Kerry and Zarif's meeting will mark the highest-level of talks between the U.S. and Iran since the 1979 Iranian revolution.
Zarif is slated to meet with Kerry and other ministers from the P5+1 group, which is negotiating a deal over Iran's nuclear energy program.
The meeting comes following the election of new Iranian President Hassan Rouhani, who is viewed as a centrist, and has reached out to the U.S.
President Obama and Rouhani are both slated to address the United Nations General Assembly meeting on Tuesday and the White House has suggested that the two leaders may briefly speak.
Press secretary Jay Carney said last week that Obama was "willing" to have a meeting but said that Tehran must show they were serious about resuming nuclear talks. He added that no meetings were "currently planned."

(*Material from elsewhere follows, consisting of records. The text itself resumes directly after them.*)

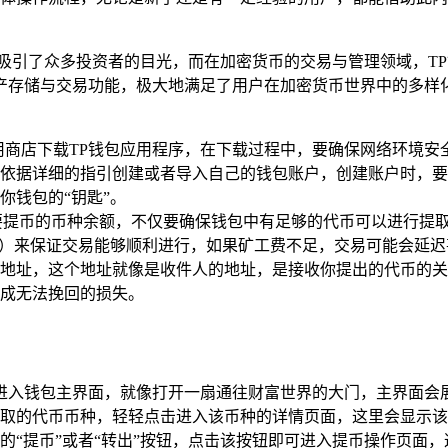
吸引了众多投资者的目光，而在加密货币的交易与管理领域，T
产存储与交易功能，极大地满足了用户在加密货币世界中的多样化
用商店下载TP钱包应用程序，在下载过程中，要确保网络环境安
依据详细的指引创建或者导入自己的钱包账户，创建账户时，要
你钱包的“钥匙”。
要提币的币种余额，不仅要确保钱包中有足够的代币可以进行提
费）来保证交易能够顺利进行，如果矿工费不足，交易可能会延迟
地址，这个地址就像是收件人的地址，是接收你提出的代币的关
成无法挽回的损失。
后进入钱包主界面，就像打开一扇通往财富世界的大门，主界面会
取的代币币种，轻轻点击进入该币种的详情页面，这里会显示该
的“提币”或者“转出”按钮，点击该按钮即可进入提币操作页面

Deputy National Security Adviser Ben Rhodes on Monday said the White House is not ruling out a meeting between Obama and Rouhani, although he said nothing is scheduled right now.
“Kerry will be meeting with the P5 partners and the Iranian foreign minister – in an effort to hold Iran accountable while being open to a diplomatic resolution,” Rhodes told reporters traveling to New York with the president.
Iran insists that its nuclear program is for peaceful energy purposes, but the U.S., European Union and UN have instituted sanctions, charging Tehran with secretly developing weapons.
Last week Rouhani said he had received letters from Obama after his election and called for "constructive" dialogue in an op-ed in the Washington Post.
This story was published at 11:58 a.m. and has been updated.